En effet, pour prendre un exemple simple, si vous achetez les titres composant 100 % du capital d’une S.A.R.L. moyennant un prix global de 900.000 €, le montant des droits d’enregistrement que vous aurez à régler au Trésor public s’élèvera à 26.310 € (900.000 € – un abattement forfaitaire de 23.000 € x 3 %), tandis que si vous achetez la même société après sa transformation en S.A.S., vous n’aurez plus que 900 € (900.000 € x 0,1 %) à verser au Trésor public.

Même si la transformation en S.A.S. a un coût (environ 4.000 € HT pour les honoraires de votre avocat + ceux du Commissaire à la transformation + les frais de greffe et d’annonces légales) cette transformation vous aura permis tout de même d’économiser plus de 22.000 €, en sachant que vous auriez probablement malgré tout décidé de transformer la société achetée en S.A.S. pour des questions de simplicité de fonctionnement plus adaptées après son acquisition.

Se pose toujours la question du « timing » des opérations pour s’assurer que la transformation soit opposable à l’administration fiscale lors du paiement des droits d’enregistrement par l’acheteur des titres.

Or, la Cour de cassation vient de répondre très récemment (Cass. com. 18-12-2024 n° 23-21.435 F-B, Sté Cegid c/ DRFiP de Provence-Alpes-Côte d’Azur) en rappelant que les droits d’enregistrement d’une cession de titres de société sont déterminés selon la nature juridique des titres à la date du transfert de propriété, peu important qu’une transformation antérieure à la vente des titres de la société n’ait pas été publiée au RCS à la date de la vente des titres.

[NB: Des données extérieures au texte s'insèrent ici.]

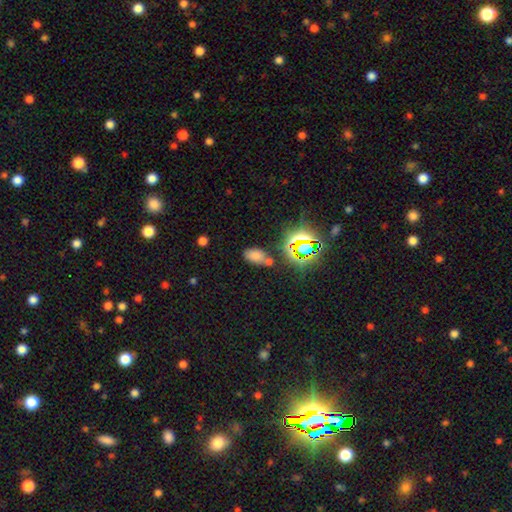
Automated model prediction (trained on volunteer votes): Overall: smooth (66%). How rounded: in between (90%). Merging: none (60%).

En l’espèce, le lendemain de la transformation d’une S.A.R.L. en S.A.S., tous les titres d’une société avaient été cédés et l’acquéreur avait enregistré la cession au service des impôts en réglant les droits d’enregistrements selon le tarif applicable aux cessions d’actions de S.A.S., puis l’administration fiscale avait ensuite procédé à un rappel de droits d’enregistrement supplémentaires par application du tarif prévu pour les cessions de parts sociales.

La cour d’appel de LYON avait confirmé, mais dans son arrêt du 18 décembre 2024, la Cour de cassation censure cette décision en rappelant que les droits d’enregistrement applicables à une cession de droits sociaux sont liquidés selon la nature de ces droits déterminée à la date du fait générateur des droits d’enregistrement, laquelle correspond à la date du transfert de propriété ; il importe peu que, à la date de la soumission de l’acte de cession des titres à la formalité d’enregistrement, la transformation dont la société a fait l’objet antérieurement n’ait pas été publiée au RCS.

Il n’est enfin pas inutile de rappeler que la transformation d’une S.A.R.L. en S.A.S. juste avant la vente de ses titres ne constitue pas un abus de droit au sens de l’article L 64 du Livre des procédures fiscales, sous réserve bien évidemment que la société concernée n’ait pas repris sa forme initiale après la cession (Cass. com. 10-12-1996 no 94-20.070 P : RJDA 2/97 no 214 ; BOI-ENR-DMTOM-40-10-10).